Hi,
Could you suggest what is the most efficient way for:
1) extracting vertex clusters based on values in vertex property map?
- e.g., for iterating through all connected components in a
graph, based on result of label_components
You can improve the performance by avoiding repeated python function
calls for each vertex. One way to do this is to use array
expressions. For instance, instead of doing:
gv1 = gt.GraphView(g, vfilt = lambda v: v_prop[v] == cl_num)
you could do:
gv1 = gt.GraphView(g, vfilt = v_prop.a == cl_num)
The second option should be significantly faster for larger graphs.
2) saving extracted subgraphs to a file?
Code that I am using is in [1] but for a large graph (~1M edges, 12k
clusters) it is taking days. Is there a more optimal way?

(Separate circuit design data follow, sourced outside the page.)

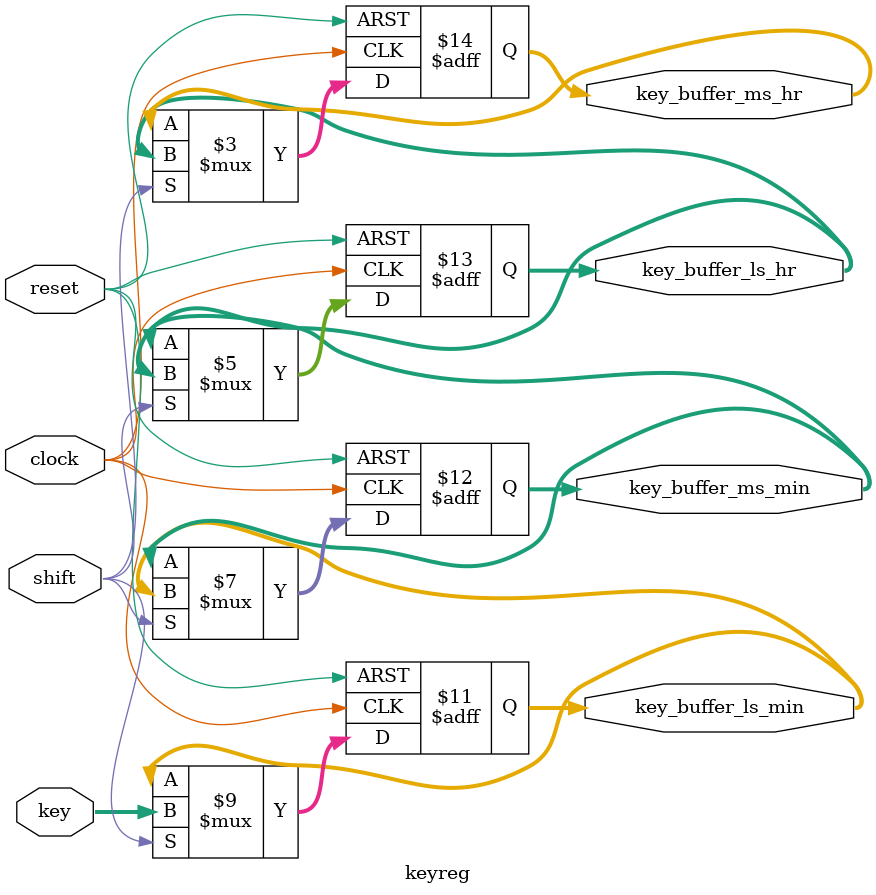
<source format=v>

module keyreg(reset,
              clock,
              shift,
              key,
              key_buffer_ls_min,
              key_buffer_ms_min,
              key_buffer_ls_hr,
              key_buffer_ms_hr);
// Define input and output port direction
  input reset,
        clock,
        shift;
  input [3:0] key;
  output reg [3:0]  key_buffer_ls_min,
                    key_buffer_ms_min,
                    key_buffer_ls_hr,
                    key_buffer_ms_hr;



always @(posedge clock or posedge reset)
begin
  // For asynchronous reset, reset the key_buffer output register to 1'b0
  if (reset)
  begin
    key_buffer_ls_min <= 0;
    key_buffer_ms_min <= 0;
    key_buffer_ls_hr <= 0;
    key_buffer_ms_hr <= 0;
  end
  // Else if there is a shift, perform left shift from LS_MIN to MS_HR
  else  if (shift == 1)
  begin
    key_buffer_ms_hr  <= key_buffer_ls_hr;
    key_buffer_ls_hr  <= key_buffer_ms_min;
    key_buffer_ms_min <= key_buffer_ls_min;
    key_buffer_ls_min <= key;
  end

end

endmodule

</source>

The problem with this approach is that since you have a number C of
clusters, and the creation / iteration of each filtered graph is O(N +
E), where N and E correspond to the size of the unfiltered graph, the
whole thing becomes O(C(N + E)), which can be very slow if C is in the
order of tens of thousands, as is your case. In this case the best
approach would be not to create filtered graphs, but rather, to create
your cluster graphs individually by hand, i.e.
clusters = defaultdict(list)
for v in g.vertices():
clusters[v_prop[v]].append(v)
for i, (c, vs) in enumerate(clusters.items()):
cg = Graph()
vmap = defaultdict(lambda: cg.add_vertex())
for v in vs:
u = vmap[v]
for w in v.out_neighbours():
cg.add_edge(u, vmap[w])
cg.save("cluster-%d.xml.gz" % i)
This approach is O(N + E), which would be much faster than the previous
one if C is sufficiently large, even though it is pure python.
Can the function topology.mark_subgraph be of help here?
- the name seems relevant but I do not know how it is used.
This returns a property map which can be used to mask a subgraph, if it
is represented as a graph object. I does in essence the opposite of what
you want to achieve.
Cheers,
Tiago